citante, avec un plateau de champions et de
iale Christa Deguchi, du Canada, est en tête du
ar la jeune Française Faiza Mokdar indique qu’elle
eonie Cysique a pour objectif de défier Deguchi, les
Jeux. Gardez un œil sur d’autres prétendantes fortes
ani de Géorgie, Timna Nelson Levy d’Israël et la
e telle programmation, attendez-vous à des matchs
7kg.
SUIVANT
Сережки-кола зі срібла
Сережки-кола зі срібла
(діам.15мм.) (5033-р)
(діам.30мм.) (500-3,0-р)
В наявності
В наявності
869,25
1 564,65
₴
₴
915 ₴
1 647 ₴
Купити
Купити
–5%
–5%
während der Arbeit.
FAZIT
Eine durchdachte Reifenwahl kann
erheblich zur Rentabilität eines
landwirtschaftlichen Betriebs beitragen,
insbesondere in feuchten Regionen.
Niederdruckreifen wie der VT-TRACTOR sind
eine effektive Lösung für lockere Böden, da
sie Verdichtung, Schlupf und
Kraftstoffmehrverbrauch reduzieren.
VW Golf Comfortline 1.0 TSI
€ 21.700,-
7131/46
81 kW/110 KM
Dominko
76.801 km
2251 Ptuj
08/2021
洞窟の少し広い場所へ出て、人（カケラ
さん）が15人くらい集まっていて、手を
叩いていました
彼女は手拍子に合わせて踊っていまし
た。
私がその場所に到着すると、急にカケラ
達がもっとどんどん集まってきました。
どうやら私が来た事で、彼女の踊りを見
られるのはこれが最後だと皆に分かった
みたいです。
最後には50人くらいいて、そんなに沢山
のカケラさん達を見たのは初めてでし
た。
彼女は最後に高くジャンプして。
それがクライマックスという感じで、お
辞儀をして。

### ACTIVITY
Every entry above should be written out again, precisely.

### PROBLEM SOLUTION
citante, avec un plateau de champions et de
iale Christa Deguchi, du Canada, est en tête du
ar la jeune Française Faiza Mokdar indique qu’elle
eonie Cysique a pour objectif de défier Deguchi, les
Jeux. Gardez un œil sur d’autres prétendantes fortes
ani de Géorgie, Timna Nelson Levy d’Israël et la
e telle programmation, attendez-vous à des matchs
7kg.
SUIVANT
Сережки-кола зі срібла
Сережки-кола зі срібла
(діам.15мм.) (5033-р)
(діам.30мм.) (500-3,0-р)
В наявності
В наявності
869,25
1 564,65
₴
₴
915 ₴
1 647 ₴
Купити
Купити
–5%
–5%
während der Arbeit.
FAZIT
Eine durchdachte Reifenwahl kann
erheblich zur Rentabilität eines
landwirtschaftlichen Betriebs beitragen,
insbesondere in feuchten Regionen.
Niederdruckreifen wie der VT-TRACTOR sind
eine effektive Lösung für lockere Böden, da
sie Verdichtung, Schlupf und
Kraftstoffmehrverbrauch reduzieren.
VW Golf Comfortline 1.0 TSI
€ 21.700,-
7131/46
81 kW/110 KM
Dominko
76.801 km
2251 Ptuj
08/2021
洞窟の少し広い場所へ出て、人（カケラ
さん）が15人くらい集まっていて、手を
叩いていました
彼女は手拍子に合わせて踊っていまし
た。
私がその場所に到着すると、急にカケラ
達がもっとどんどん集まってきました。
どうやら私が来た事で、彼女の踊りを見
られるのはこれが最後だと皆に分かった
みたいです。
最後には50人くらいいて、そんなに沢山
のカケラさん達を見たのは初めてでし
た。
彼女は最後に高くジャンプして。
それがクライマックスという感じで、お
辞儀をして。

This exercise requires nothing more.